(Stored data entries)

>>

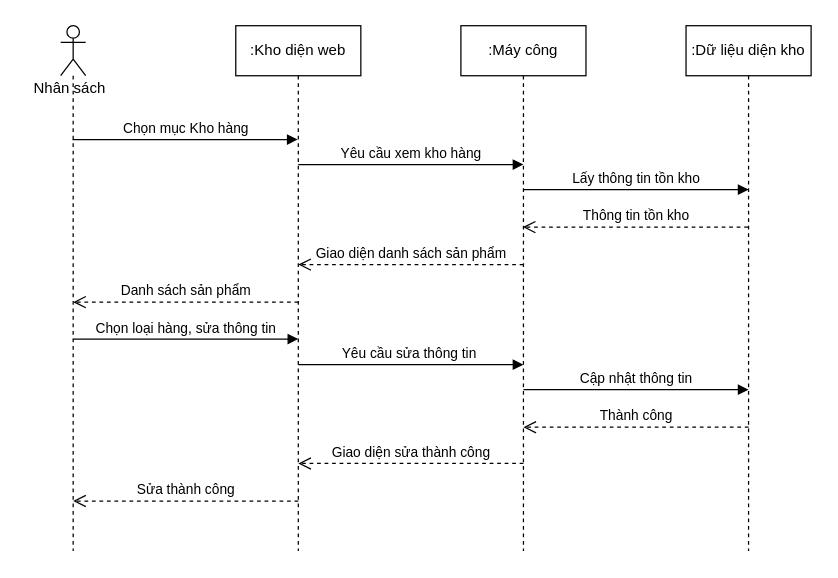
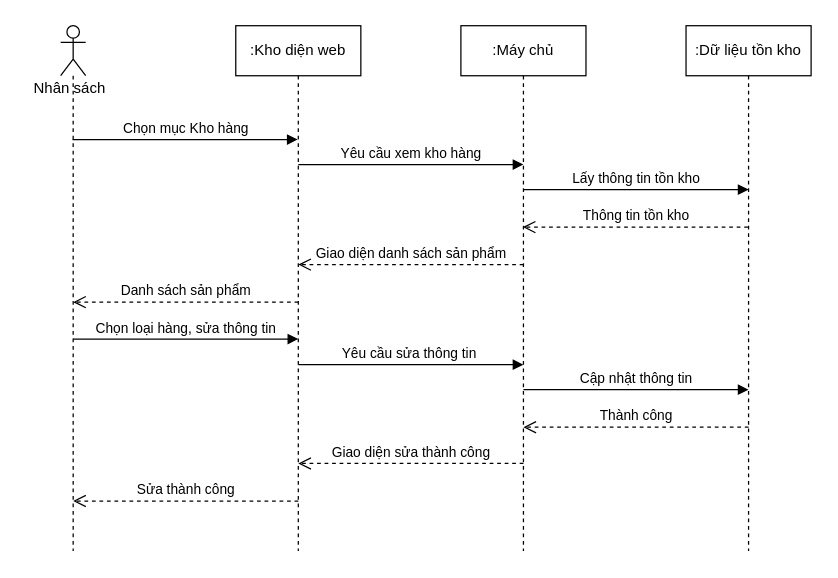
  <mxCell id="0" />
  <mxCell id="1" parent="0" />
  <mxCell id="2" value="" style="shape=umlLifeline;participant=umlActor;perimeter=lifelinePerimeter;whiteSpace=wrap;html=1;container=1;collapsible=0;recursiveResize=0;verticalAlign=top;spacingTop=36;outlineConnect=0;" vertex="1" parent="1"><mxGeometry x="48" y="20" width="20" height="420" as="geometry" /></mxCell>
  <mxCell id="3" value="Nhân sách" style="text;html=1;align=center;verticalAlign=middle;resizable=0;points=[];autosize=1;strokeColor=none;fillColor=none;" vertex="1" parent="1"><mxGeometry x="20" y="60" width="70" height="20" as="geometry" /></mxCell>
  <mxCell id="4" value=":Kho diện web" style="shape=umlLifeline;perimeter=lifelinePerimeter;whiteSpace=wrap;html=1;container=1;collapsible=0;recursiveResize=0;outlineConnect=0;" vertex="1" parent="1"><mxGeometry x="188" y="20" width="100" height="420" as="geometry" /></mxCell>
  <mxCell id="5" value="Giao diện sửa thành công" style="html=1;verticalAlign=bottom;endArrow=open;dashed=1;endSize=8;rounded=0;" edge="1" parent="4"><mxGeometry relative="1" as="geometry"><mxPoint x="230" y="350" as="sourcePoint" /><mxPoint x="50" y="350" as="targetPoint" /><Array as="points"><mxPoint x="110.5" y="350" /></Array></mxGeometry></mxCell>
  <mxCell id="6" value="Sửa thành công" style="html=1;verticalAlign=bottom;endArrow=open;dashed=1;endSize=8;rounded=0;" edge="1" parent="4"><mxGeometry relative="1" as="geometry"><mxPoint x="50" y="380" as="sourcePoint" /><mxPoint x="-130" y="380" as="targetPoint" /><Array as="points"><mxPoint x="-69.5" y="380" /></Array></mxGeometry></mxCell>
  <mxCell id="7" value="Danh sách sản phẩm" style="html=1;verticalAlign=bottom;endArrow=open;dashed=1;endSize=8;rounded=0;" edge="1" parent="4"><mxGeometry relative="1" as="geometry"><mxPoint x="50" y="221" as="sourcePoint" /><mxPoint x="-130" y="221" as="targetPoint" /><Array as="points"><mxPoint x="-69.5" y="221" /></Array></mxGeometry></mxCell>
  <mxCell id="8" value="Chọn loại hàng, sửa thông tin" style="html=1;verticalAlign=bottom;endArrow=block;rounded=0;" edge="1" parent="4"><mxGeometry width="80" relative="1" as="geometry"><mxPoint x="-130" y="250.5" as="sourcePoint" /><mxPoint x="50" y="250.5" as="targetPoint" /><Array as="points"><mxPoint x="0.5" y="250.5" /></Array></mxGeometry></mxCell>
- <mxCell id="9" value=":Máy công" style="shape=umlLifeline;perimeter=lifelinePerimeter;whiteSpace=wrap;html=1;container=1;collapsible=0;recursiveResize=0;outlineConnect=0;" vertex="1" parent="1"><mxGeometry x="368" y="20" width="100" height="420" as="geometry" /></mxCell>
+ <mxCell id="9" value=":Máy chủ" style="shape=umlLifeline;perimeter=lifelinePerimeter;whiteSpace=wrap;html=1;container=1;collapsible=0;recursiveResize=0;outlineConnect=0;" vertex="1" parent="1"><mxGeometry x="368" y="20" width="100" height="420" as="geometry" /></mxCell>
  <mxCell id="10" value="Giao diện danh sách sản phẩm" style="html=1;verticalAlign=bottom;endArrow=open;dashed=1;endSize=8;rounded=0;" edge="1" parent="9"><mxGeometry relative="1" as="geometry"><mxPoint x="50" y="191" as="sourcePoint" /><mxPoint x="-130" y="191" as="targetPoint" /><Array as="points"><mxPoint x="-69.5" y="191" /></Array></mxGeometry></mxCell>
  <mxCell id="11" value="Yêu cầu sửa thông tin&amp;nbsp;" style="html=1;verticalAlign=bottom;endArrow=block;rounded=0;" edge="1" parent="9"><mxGeometry width="80" relative="1" as="geometry"><mxPoint x="-130" y="271" as="sourcePoint" /><mxPoint x="50" y="271" as="targetPoint" /><Array as="points"><mxPoint x="0.5" y="271" /></Array></mxGeometry></mxCell>
- <mxCell id="12" value=":Dữ liệu diện kho" style="shape=umlLifeline;perimeter=lifelinePerimeter;whiteSpace=wrap;html=1;container=1;collapsible=0;recursiveResize=0;outlineConnect=0;" vertex="1" parent="1"><mxGeometry x="548" y="20" width="100" height="420" as="geometry" /></mxCell>
+ <mxCell id="12" value=":Dữ liệu tồn kho" style="shape=umlLifeline;perimeter=lifelinePerimeter;whiteSpace=wrap;html=1;container=1;collapsible=0;recursiveResize=0;outlineConnect=0;" vertex="1" parent="1"><mxGeometry x="548" y="20" width="100" height="420" as="geometry" /></mxCell>
  <mxCell id="13" value="Chọn mục Kho hàng" style="html=1;verticalAlign=bottom;endArrow=block;rounded=0;" edge="1" parent="1"><mxGeometry width="80" relative="1" as="geometry"><mxPoint x="57.5" y="111" as="sourcePoint" /><mxPoint x="237.5" y="111" as="targetPoint" /><Array as="points"><mxPoint x="188" y="111" /></Array></mxGeometry></mxCell>
  <mxCell id="14" value="Yêu cầu xem kho hàng" style="html=1;verticalAlign=bottom;endArrow=block;rounded=0;" edge="1" parent="1"><mxGeometry width="80" relative="1" as="geometry"><mxPoint x="238" y="131" as="sourcePoint" /><mxPoint x="418" y="131" as="targetPoint" /><Array as="points"><mxPoint x="368.5" y="131" /></Array></mxGeometry></mxCell>
  <mxCell id="15" value="Lấy thông tin tồn kho" style="html=1;verticalAlign=bottom;endArrow=block;rounded=0;" edge="1" parent="1"><mxGeometry width="80" relative="1" as="geometry"><mxPoint x="418" y="151" as="sourcePoint" /><mxPoint x="598" y="151" as="targetPoint" /><Array as="points"><mxPoint x="548.5" y="151" /></Array></mxGeometry></mxCell>
  <mxCell id="16" value="Thông tin tồn kho" style="html=1;verticalAlign=bottom;endArrow=open;dashed=1;endSize=8;rounded=0;" edge="1" parent="1"><mxGeometry relative="1" as="geometry"><mxPoint x="597.5" y="181" as="sourcePoint" /><mxPoint x="417.5" y="181" as="targetPoint" /><Array as="points"><mxPoint x="478" y="181" /></Array></mxGeometry></mxCell>
  <mxCell id="17" value="Thành công" style="html=1;verticalAlign=bottom;endArrow=open;dashed=1;endSize=8;rounded=0;" edge="1" parent="1"><mxGeometry relative="1" as="geometry"><mxPoint x="598" y="341" as="sourcePoint" /><mxPoint x="418" y="341" as="targetPoint" /><Array as="points"><mxPoint x="478.5" y="341" /></Array></mxGeometry></mxCell>
  <mxCell id="18" value="Cập nhật thông tin" style="html=1;verticalAlign=bottom;endArrow=block;rounded=0;" edge="1" parent="1"><mxGeometry width="80" relative="1" as="geometry"><mxPoint x="418" y="311" as="sourcePoint" /><mxPoint x="598" y="311" as="targetPoint" /><Array as="points"><mxPoint x="548.5" y="311" /></Array></mxGeometry></mxCell>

<<

→ **Task objective**: Pull out each line of the items above that contains the string "outlineConnect". Case counts.

→ **Solution**:
  <mxCell id="2" value="" style="shape=umlLifeline;participant=umlActor;perimeter=lifelinePerimeter;whiteSpace=wrap;html=1;container=1;collapsible=0;recursiveResize=0;verticalAlign=top;spacingTop=36;outlineConnect=0;" vertex="1" parent="1"><mxGeometry x="48" y="20" width="20" height="420" as="geometry" /></mxCell>
  <mxCell id="4" value=":Kho diện web" style="shape=umlLifeline;perimeter=lifelinePerimeter;whiteSpace=wrap;html=1;container=1;collapsible=0;recursiveResize=0;outlineConnect=0;" vertex="1" parent="1"><mxGeometry x="188" y="20" width="100" height="420" as="geometry" /></mxCell>
- <mxCell id="9" value=":Máy công" style="shape=umlLifeline;perimeter=lifelinePerimeter;whiteSpace=wrap;html=1;container=1;collapsible=0;recursiveResize=0;outlineConnect=0;" vertex="1" parent="1"><mxGeometry x="368" y="20" width="100" height="420" as="geometry" /></mxCell>
+ <mxCell id="9" value=":Máy chủ" style="shape=umlLifeline;perimeter=lifelinePerimeter;whiteSpace=wrap;html=1;container=1;collapsible=0;recursiveResize=0;outlineConnect=0;" vertex="1" parent="1"><mxGeometry x="368" y="20" width="100" height="420" as="geometry" /></mxCell>
- <mxCell id="12" value=":Dữ liệu diện kho" style="shape=umlLifeline;perimeter=lifelinePerimeter;whiteSpace=wrap;html=1;container=1;collapsible=0;recursiveResize=0;outlineConnect=0;" vertex="1" parent="1"><mxGeometry x="548" y="20" width="100" height="420" as="geometry" /></mxCell>
+ <mxCell id="12" value=":Dữ liệu tồn kho" style="shape=umlLifeline;perimeter=lifelinePerimeter;whiteSpace=wrap;html=1;container=1;collapsible=0;recursiveResize=0;outlineConnect=0;" vertex="1" parent="1"><mxGeometry x="548" y="20" width="100" height="420" as="geometry" /></mxCell>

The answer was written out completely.